- **About this task**: With the pictures excluded, reproduce all of the data exactly.

- **Dataset**:
---------------
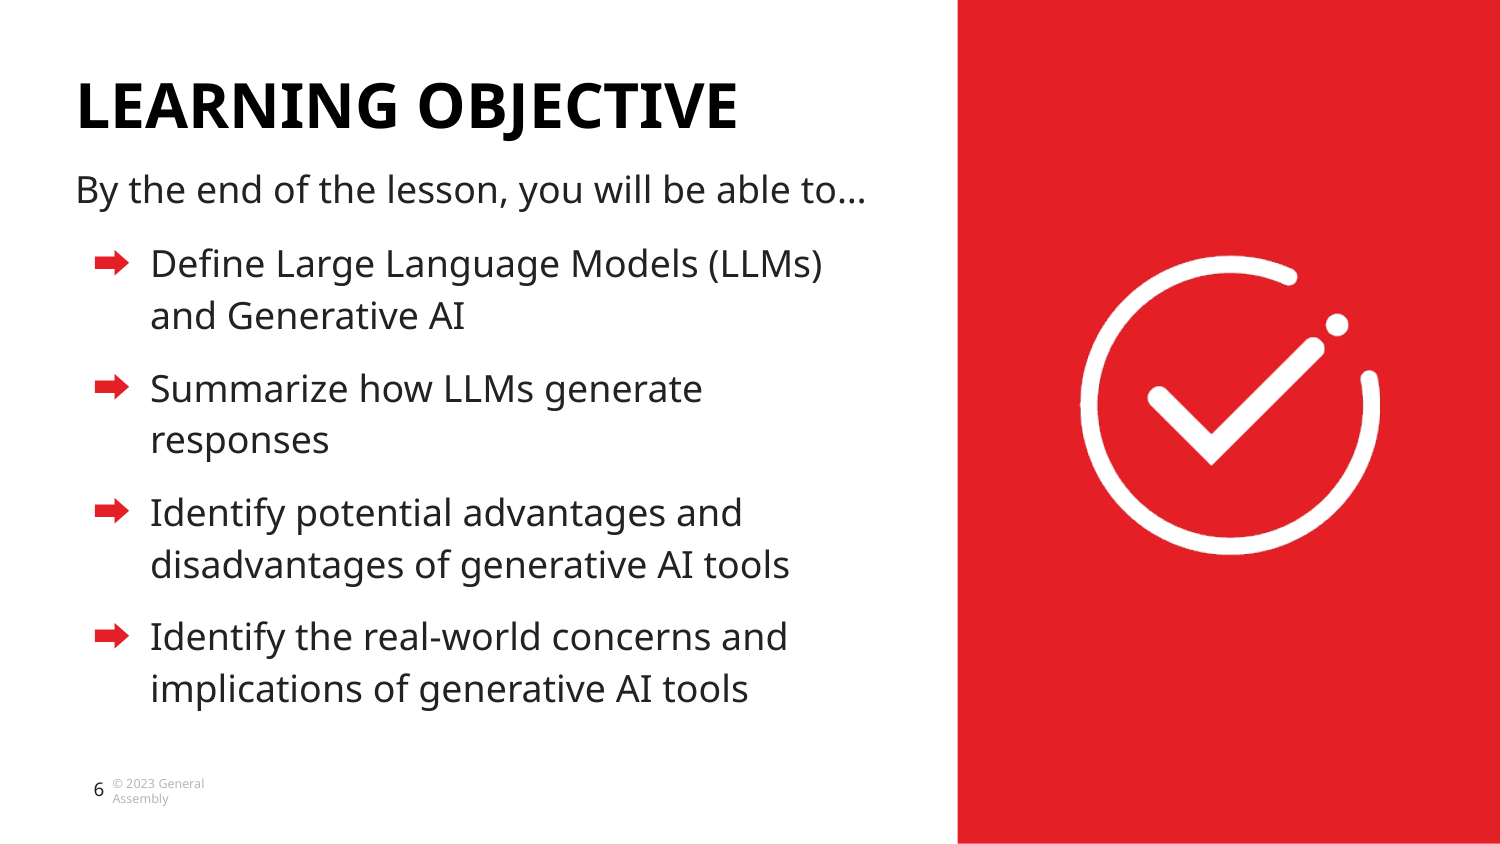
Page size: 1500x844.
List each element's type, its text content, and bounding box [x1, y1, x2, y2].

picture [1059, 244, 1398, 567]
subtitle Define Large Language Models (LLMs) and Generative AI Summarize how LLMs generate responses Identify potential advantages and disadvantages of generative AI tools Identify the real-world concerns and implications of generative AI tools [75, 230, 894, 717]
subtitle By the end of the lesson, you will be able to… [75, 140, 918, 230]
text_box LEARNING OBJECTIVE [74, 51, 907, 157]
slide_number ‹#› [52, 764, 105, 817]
---------------
- **Output of the exercise**:
Page size: 1500x844.
List each element's type, its text content, and bounding box [x1, y1, x2, y2].

picture [1059, 244, 1398, 567]
subtitle Define Large Language Models (LLMs) and Generative AI Summarize how LLMs generate responses Identify potential advantages and disadvantages of generative AI tools Identify the real-world concerns and implications of generative AI tools [75, 230, 894, 717]
subtitle By the end of the lesson, you will be able to… [75, 140, 918, 230]
text_box LEARNING OBJECTIVE [74, 51, 907, 157]
slide_number ‹#› [52, 764, 105, 817]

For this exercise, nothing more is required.